- Extracted material -
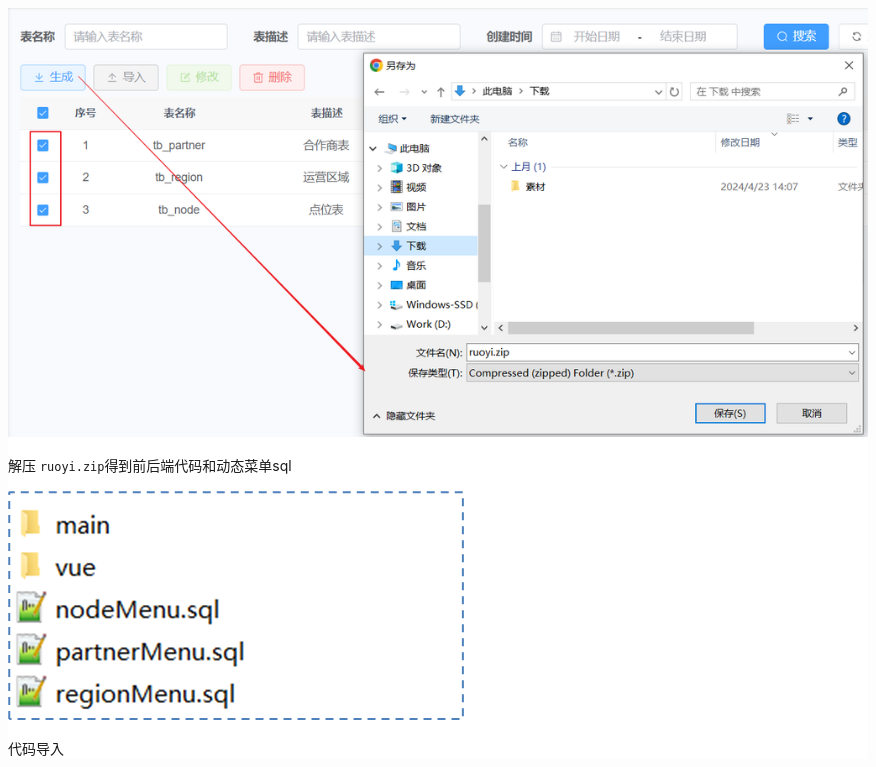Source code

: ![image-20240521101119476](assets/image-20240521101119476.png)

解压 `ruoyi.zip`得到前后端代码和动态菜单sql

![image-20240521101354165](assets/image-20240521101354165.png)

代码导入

- Required action -
Reproduce the source text in the data above word for word, leaving the pictures out of your answer.

- Reply -
Source code

: ![image-20240521101119476](assets/image-20240521101119476.png)

解压 `ruoyi.zip`得到前后端代码和动态菜单sql

![image-20240521101354165](assets/image-20240521101354165.png)

代码导入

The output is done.